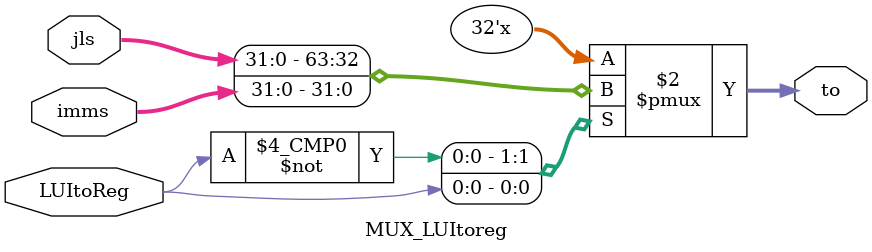
<source format=v>
`timescale 1ns / 1ps
module MUX_LUItoreg(
	// MUX 2:1 FOR WD3 SOURCE
    input [31:0] imms, // FROM IMM GENERATOR
    input [31:0] jls, // FROM MUX JL OUTPUT
	 input LUItoReg, // FROM CU
    output reg [31:0] to); //OUTPUT TO WD3 
	 	// CASE FOR MUX, 1->imms, 0->jls
   always @ (imms or jls or LUItoReg) begin  
      case (LUItoReg)  
         1'b0 : to <= jls;  
         1'b1 : to <= imms;   
      endcase  
   end 

endmodule

</source>
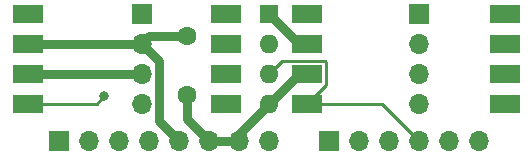
<source format=gbr>
%TF.GenerationSoftware,KiCad,Pcbnew,(5.1.9)-1*%
%TF.CreationDate,2021-03-25T16:00:54-07:00*%
%TF.ProjectId,SP_CARRIER_A,53505f43-4152-4524-9945-525f412e6b69,rev?*%
%TF.SameCoordinates,Original*%
%TF.FileFunction,Copper,L1,Top*%
%TF.FilePolarity,Positive*%
%FSLAX46Y46*%
G04 Gerber Fmt 4.6, Leading zero omitted, Abs format (unit mm)*
G04 Created by KiCad (PCBNEW (5.1.9)-1) date 2021-03-25 16:00:54*
%MOMM*%
%LPD*%
G01*
G04 APERTURE LIST*
%TA.AperFunction,ComponentPad*%
%ADD10O,1.600000X1.600000*%
%TD*%
%TA.AperFunction,ComponentPad*%
%ADD11R,1.600000X1.600000*%
%TD*%
%TA.AperFunction,SMDPad,CuDef*%
%ADD12R,2.540000X1.520000*%
%TD*%
%TA.AperFunction,ComponentPad*%
%ADD13O,1.700000X1.700000*%
%TD*%
%TA.AperFunction,ComponentPad*%
%ADD14R,1.700000X1.700000*%
%TD*%
%TA.AperFunction,ComponentPad*%
%ADD15C,1.600000*%
%TD*%
%TA.AperFunction,ViaPad*%
%ADD16C,0.800000*%
%TD*%
%TA.AperFunction,Conductor*%
%ADD17C,0.762000*%
%TD*%
%TA.AperFunction,Conductor*%
%ADD18C,0.254000*%
%TD*%
G04 APERTURE END LIST*
D10*
%TO.P,RN4,4*%
%TO.N,Net-(C1-Pad2)*%
X114935000Y-66675000D03*
%TO.P,RN4,3*%
%TO.N,Net-(J1-Pad4)*%
X114935000Y-64135000D03*
%TO.P,RN4,2*%
%TO.N,Net-(J1-Pad1)*%
X114935000Y-61595000D03*
D11*
%TO.P,RN4,1*%
%TO.N,Net-(C1-Pad1)*%
X114935000Y-59055000D03*
%TD*%
D12*
%TO.P,U5,4*%
%TO.N,Net-(J1-Pad4)*%
X118110000Y-66675000D03*
%TO.P,U5,5*%
%TO.N,N/C*%
X134870000Y-66675000D03*
%TO.P,U5,3*%
%TO.N,Net-(C1-Pad2)*%
X118110000Y-64135000D03*
%TO.P,U5,6*%
%TO.N,N/C*%
X134870000Y-64135000D03*
%TO.P,U5,2*%
%TO.N,Net-(C1-Pad1)*%
X118110000Y-61595000D03*
%TO.P,U5,7*%
%TO.N,N/C*%
X134870000Y-61595000D03*
%TO.P,U5,1*%
X118110000Y-59055000D03*
%TO.P,U5,8*%
X134870000Y-59055000D03*
%TD*%
%TO.P,U1,4*%
%TO.N,Net-(J1-Pad1)*%
X94490000Y-66675000D03*
%TO.P,U1,5*%
%TO.N,N/C*%
X111250000Y-66675000D03*
%TO.P,U1,3*%
%TO.N,Net-(C1-Pad2)*%
X94490000Y-64135000D03*
%TO.P,U1,6*%
%TO.N,N/C*%
X111250000Y-64135000D03*
%TO.P,U1,2*%
%TO.N,Net-(C1-Pad1)*%
X94490000Y-61595000D03*
%TO.P,U1,7*%
%TO.N,N/C*%
X111250000Y-61595000D03*
%TO.P,U1,1*%
X94490000Y-59055000D03*
%TO.P,U1,8*%
X111250000Y-59055000D03*
%TD*%
D13*
%TO.P,J4,8*%
%TO.N,N/C*%
X114935000Y-69850000D03*
%TO.P,J4,7*%
%TO.N,Net-(C1-Pad2)*%
X112395000Y-69850000D03*
%TO.P,J4,6*%
X109855000Y-69850000D03*
%TO.P,J4,5*%
%TO.N,Net-(C1-Pad1)*%
X107315000Y-69850000D03*
%TO.P,J4,4*%
%TO.N,N/C*%
X104775000Y-69850000D03*
%TO.P,J4,3*%
X102235000Y-69850000D03*
%TO.P,J4,2*%
X99695000Y-69850000D03*
D14*
%TO.P,J4,1*%
X97155000Y-69850000D03*
%TD*%
D13*
%TO.P,J3,6*%
%TO.N,N/C*%
X132715000Y-69850000D03*
%TO.P,J3,5*%
X130175000Y-69850000D03*
%TO.P,J3,4*%
%TO.N,Net-(J1-Pad4)*%
X127635000Y-69850000D03*
%TO.P,J3,3*%
%TO.N,Net-(J1-Pad1)*%
X125095000Y-69850000D03*
%TO.P,J3,2*%
%TO.N,N/C*%
X122555000Y-69850000D03*
D14*
%TO.P,J3,1*%
X120015000Y-69850000D03*
%TD*%
D13*
%TO.P,J2,4*%
%TO.N,N/C*%
X127635000Y-66675000D03*
%TO.P,J2,3*%
X127635000Y-64135000D03*
%TO.P,J2,2*%
X127635000Y-61595000D03*
D14*
%TO.P,J2,1*%
X127635000Y-59055000D03*
%TD*%
D13*
%TO.P,J1,4*%
%TO.N,Net-(J1-Pad4)*%
X104140000Y-66675000D03*
%TO.P,J1,3*%
%TO.N,Net-(C1-Pad2)*%
X104140000Y-64135000D03*
%TO.P,J1,2*%
%TO.N,Net-(C1-Pad1)*%
X104140000Y-61595000D03*
D14*
%TO.P,J1,1*%
%TO.N,Net-(J1-Pad1)*%
X104140000Y-59055000D03*
%TD*%
D15*
%TO.P,C1,2*%
%TO.N,Net-(C1-Pad2)*%
X107950000Y-65960000D03*
%TO.P,C1,1*%
%TO.N,Net-(C1-Pad1)*%
X107950000Y-60960000D03*
%TD*%
D16*
%TO.N,Net-(J1-Pad1)*%
X100965000Y-66040000D03*
X104140000Y-59055000D03*
%TD*%
D17*
%TO.N,Net-(C1-Pad2)*%
X112395000Y-69850000D02*
X109855000Y-69850000D01*
X107950000Y-67945000D02*
X107950000Y-65960000D01*
X109855000Y-69850000D02*
X107950000Y-67945000D01*
X104140000Y-64135000D02*
X94490000Y-64135000D01*
X112395000Y-69215000D02*
X114935000Y-66675000D01*
X112395000Y-69850000D02*
X112395000Y-69215000D01*
X117475000Y-64135000D02*
X118110000Y-64135000D01*
X114935000Y-66675000D02*
X117475000Y-64135000D01*
%TO.N,Net-(C1-Pad1)*%
X105571001Y-63026001D02*
X104140000Y-61595000D01*
X105571001Y-68106001D02*
X105571001Y-63026001D01*
X107315000Y-69850000D02*
X105571001Y-68106001D01*
X104775000Y-60960000D02*
X104140000Y-61595000D01*
X107950000Y-60960000D02*
X104775000Y-60960000D01*
X117475000Y-61595000D02*
X118110000Y-61595000D01*
X114935000Y-59055000D02*
X117475000Y-61595000D01*
X104140000Y-61595000D02*
X94490000Y-61595000D01*
D18*
%TO.N,Net-(J1-Pad4)*%
X119707001Y-65077999D02*
X118110000Y-66675000D01*
X119707001Y-63113399D02*
X119707001Y-65077999D01*
X119641601Y-63047999D02*
X119707001Y-63113399D01*
X116022001Y-63047999D02*
X119641601Y-63047999D01*
X114935000Y-64135000D02*
X116022001Y-63047999D01*
X124460000Y-66675000D02*
X127635000Y-69850000D01*
X118110000Y-66675000D02*
X124460000Y-66675000D01*
%TO.N,Net-(J1-Pad1)*%
X94490000Y-66675000D02*
X100330000Y-66675000D01*
X100330000Y-66675000D02*
X100965000Y-66040000D01*
X100965000Y-66040000D02*
X100965000Y-66040000D01*
%TD*%
M02*

</source>
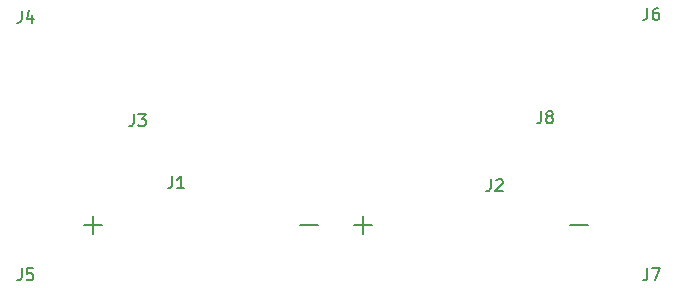
<source format=gto>
G04 #@! TF.GenerationSoftware,KiCad,Pcbnew,5.1.6-c6e7f7d~87~ubuntu18.04.1*
G04 #@! TF.CreationDate,2020-09-18T13:49:57+09:00*
G04 #@! TF.ProjectId,drone_battery_series_circuit,64726f6e-655f-4626-9174-746572795f73,rev?*
G04 #@! TF.SameCoordinates,PX12d5c70PY13c9eb0*
G04 #@! TF.FileFunction,Legend,Top*
G04 #@! TF.FilePolarity,Positive*
%FSLAX46Y46*%
G04 Gerber Fmt 4.6, Leading zero omitted, Abs format (unit mm)*
G04 Created by KiCad (PCBNEW 5.1.6-c6e7f7d~87~ubuntu18.04.1) date 2020-09-18 13:49:57*
%MOMM*%
%LPD*%
G01*
G04 APERTURE LIST*
%ADD10C,0.150000*%
G04 APERTURE END LIST*
D10*
X47916666Y-15702380D02*
X47916666Y-16416666D01*
X47869047Y-16559523D01*
X47773809Y-16654761D01*
X47630952Y-16702380D01*
X47535714Y-16702380D01*
X48535714Y-16130952D02*
X48440476Y-16083333D01*
X48392857Y-16035714D01*
X48345238Y-15940476D01*
X48345238Y-15892857D01*
X48392857Y-15797619D01*
X48440476Y-15750000D01*
X48535714Y-15702380D01*
X48726190Y-15702380D01*
X48821428Y-15750000D01*
X48869047Y-15797619D01*
X48916666Y-15892857D01*
X48916666Y-15940476D01*
X48869047Y-16035714D01*
X48821428Y-16083333D01*
X48726190Y-16130952D01*
X48535714Y-16130952D01*
X48440476Y-16178571D01*
X48392857Y-16226190D01*
X48345238Y-16321428D01*
X48345238Y-16511904D01*
X48392857Y-16607142D01*
X48440476Y-16654761D01*
X48535714Y-16702380D01*
X48726190Y-16702380D01*
X48821428Y-16654761D01*
X48869047Y-16607142D01*
X48916666Y-16511904D01*
X48916666Y-16321428D01*
X48869047Y-16226190D01*
X48821428Y-16178571D01*
X48726190Y-16130952D01*
X13416666Y-15952380D02*
X13416666Y-16666666D01*
X13369047Y-16809523D01*
X13273809Y-16904761D01*
X13130952Y-16952380D01*
X13035714Y-16952380D01*
X13797619Y-15952380D02*
X14416666Y-15952380D01*
X14083333Y-16333333D01*
X14226190Y-16333333D01*
X14321428Y-16380952D01*
X14369047Y-16428571D01*
X14416666Y-16523809D01*
X14416666Y-16761904D01*
X14369047Y-16857142D01*
X14321428Y-16904761D01*
X14226190Y-16952380D01*
X13940476Y-16952380D01*
X13845238Y-16904761D01*
X13797619Y-16857142D01*
X56916666Y-29002380D02*
X56916666Y-29716666D01*
X56869047Y-29859523D01*
X56773809Y-29954761D01*
X56630952Y-30002380D01*
X56535714Y-30002380D01*
X57297619Y-29002380D02*
X57964285Y-29002380D01*
X57535714Y-30002380D01*
X56916666Y-6952380D02*
X56916666Y-7666666D01*
X56869047Y-7809523D01*
X56773809Y-7904761D01*
X56630952Y-7952380D01*
X56535714Y-7952380D01*
X57821428Y-6952380D02*
X57630952Y-6952380D01*
X57535714Y-7000000D01*
X57488095Y-7047619D01*
X57392857Y-7190476D01*
X57345238Y-7380952D01*
X57345238Y-7761904D01*
X57392857Y-7857142D01*
X57440476Y-7904761D01*
X57535714Y-7952380D01*
X57726190Y-7952380D01*
X57821428Y-7904761D01*
X57869047Y-7857142D01*
X57916666Y-7761904D01*
X57916666Y-7523809D01*
X57869047Y-7428571D01*
X57821428Y-7380952D01*
X57726190Y-7333333D01*
X57535714Y-7333333D01*
X57440476Y-7380952D01*
X57392857Y-7428571D01*
X57345238Y-7523809D01*
X3916666Y-29002380D02*
X3916666Y-29716666D01*
X3869047Y-29859523D01*
X3773809Y-29954761D01*
X3630952Y-30002380D01*
X3535714Y-30002380D01*
X4869047Y-29002380D02*
X4392857Y-29002380D01*
X4345238Y-29478571D01*
X4392857Y-29430952D01*
X4488095Y-29383333D01*
X4726190Y-29383333D01*
X4821428Y-29430952D01*
X4869047Y-29478571D01*
X4916666Y-29573809D01*
X4916666Y-29811904D01*
X4869047Y-29907142D01*
X4821428Y-29954761D01*
X4726190Y-30002380D01*
X4488095Y-30002380D01*
X4392857Y-29954761D01*
X4345238Y-29907142D01*
X3916666Y-7202380D02*
X3916666Y-7916666D01*
X3869047Y-8059523D01*
X3773809Y-8154761D01*
X3630952Y-8202380D01*
X3535714Y-8202380D01*
X4821428Y-7535714D02*
X4821428Y-8202380D01*
X4583333Y-7154761D02*
X4345238Y-7869047D01*
X4964285Y-7869047D01*
X43666666Y-21452380D02*
X43666666Y-22166666D01*
X43619047Y-22309523D01*
X43523809Y-22404761D01*
X43380952Y-22452380D01*
X43285714Y-22452380D01*
X44095238Y-21547619D02*
X44142857Y-21500000D01*
X44238095Y-21452380D01*
X44476190Y-21452380D01*
X44571428Y-21500000D01*
X44619047Y-21547619D01*
X44666666Y-21642857D01*
X44666666Y-21738095D01*
X44619047Y-21880952D01*
X44047619Y-22452380D01*
X44666666Y-22452380D01*
X50338095Y-25292857D02*
X51861904Y-25292857D01*
X32038095Y-25292857D02*
X33561904Y-25292857D01*
X32800000Y-26054761D02*
X32800000Y-24530952D01*
X16666666Y-21202380D02*
X16666666Y-21916666D01*
X16619047Y-22059523D01*
X16523809Y-22154761D01*
X16380952Y-22202380D01*
X16285714Y-22202380D01*
X17666666Y-22202380D02*
X17095238Y-22202380D01*
X17380952Y-22202380D02*
X17380952Y-21202380D01*
X17285714Y-21345238D01*
X17190476Y-21440476D01*
X17095238Y-21488095D01*
X27488095Y-25292857D02*
X29011904Y-25292857D01*
X9188095Y-25292857D02*
X10711904Y-25292857D01*
X9950000Y-26054761D02*
X9950000Y-24530952D01*
M02*

</source>
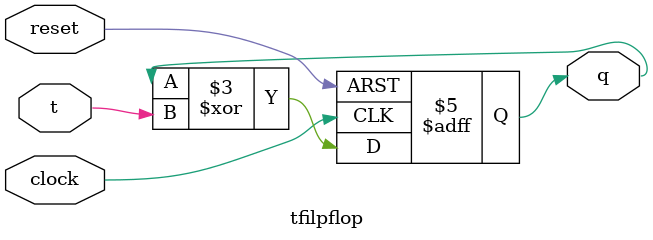
<source format=v>
module tfilpflop (clock,reset, t,q);
    output q;
    input t,clock,reset;
    reg q;
    initial
       begin
        q=1'b0;
       end
    always@(posedge clock, negedge reset)
    begin
        if(~reset)
            q <= 1'b0;
        else
            q <= q ^ t;
    end
endmodule

</source>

=== AIM OF THE EXERCISE ===
Lines from the one that contains "X9188095Y-25292857D02*" through the last line of the data above are to be extracted exactly, with no pictures and no other lines.

=== YOUR RESPONSE ===
X9188095Y-25292857D02*
X10711904Y-25292857D01*
X9950000Y-26054761D02*
X9950000Y-24530952D01*
M02*

</source>
<source format=v>
module tfilpflop (clock,reset, t,q);
    output q;
    input t,clock,reset;
    reg q;
    initial
       begin
        q=1'b0;
       end
    always@(posedge clock, negedge reset)
    begin
        if(~reset)
            q <= 1'b0;
        else
            q <= q ^ t;
    end
endmodule

</source>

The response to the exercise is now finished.